*** Opening of Material shown ***

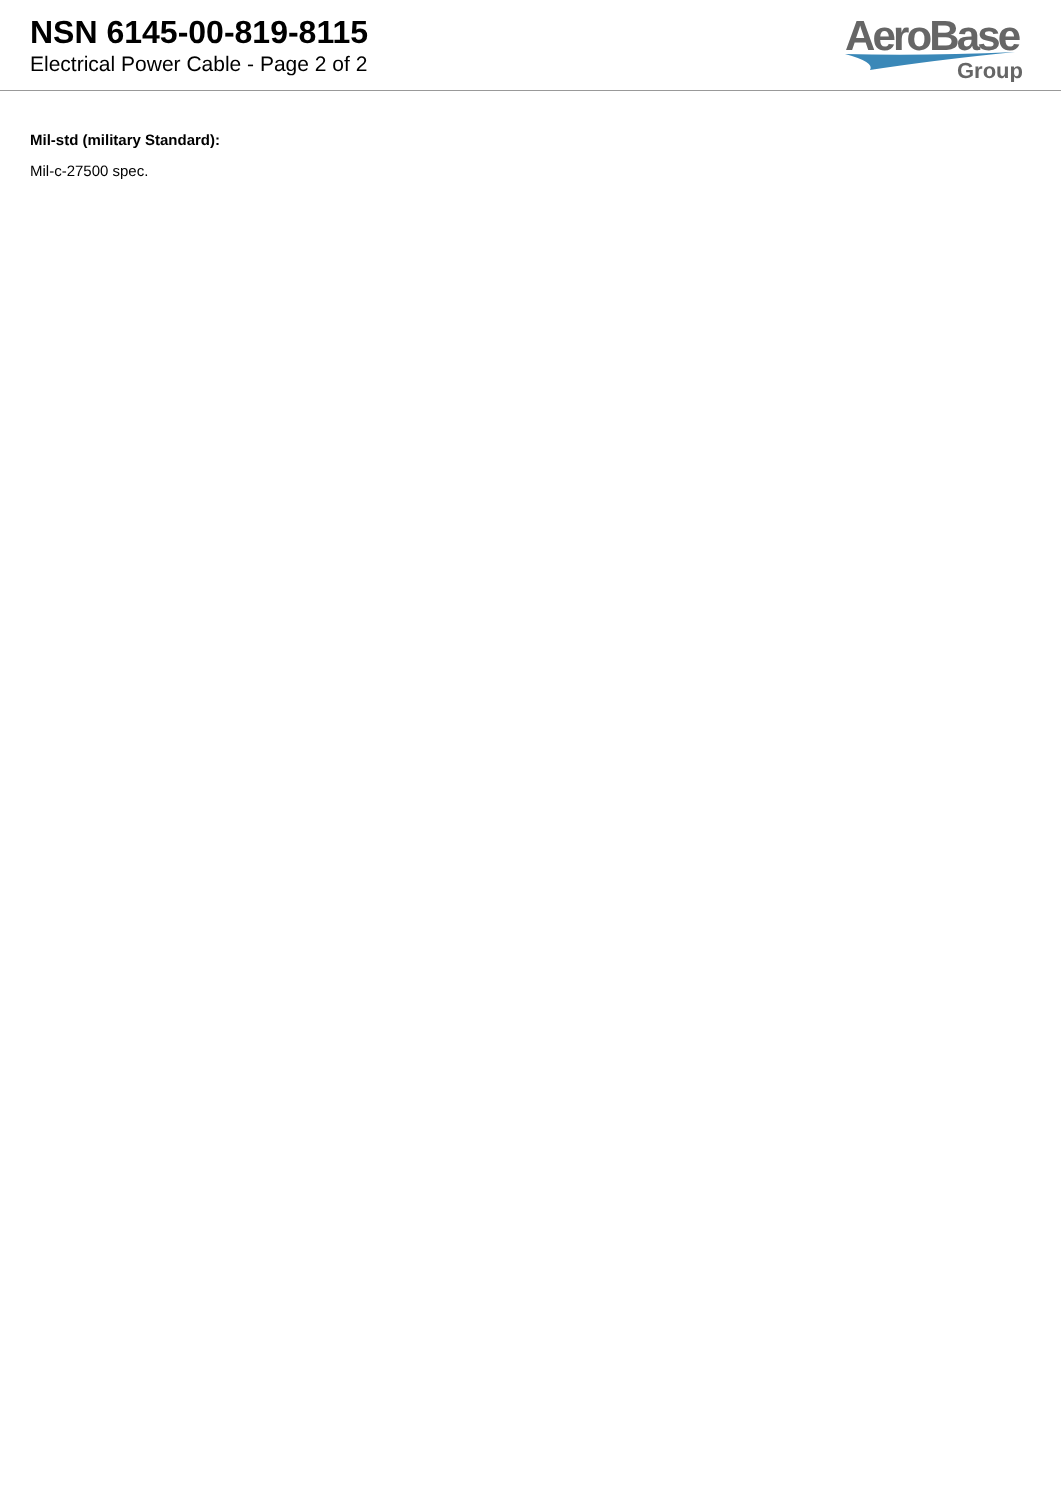NSN 6145-00-819-8115
Electrical Power Cable - Page 2 of 2
AeroBase
Group
Mil-std (military Standard):
Mil-c-27500 spec.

*** Close of Material shown ***

*Exercise goal*. Each entry above should be given again exactly, with its pictures omitted.

*Exercise result*.
NSN 6145-00-819-8115
Electrical Power Cable - Page 2 of 2
AeroBase
Group
Mil-std (military Standard):
Mil-c-27500 spec.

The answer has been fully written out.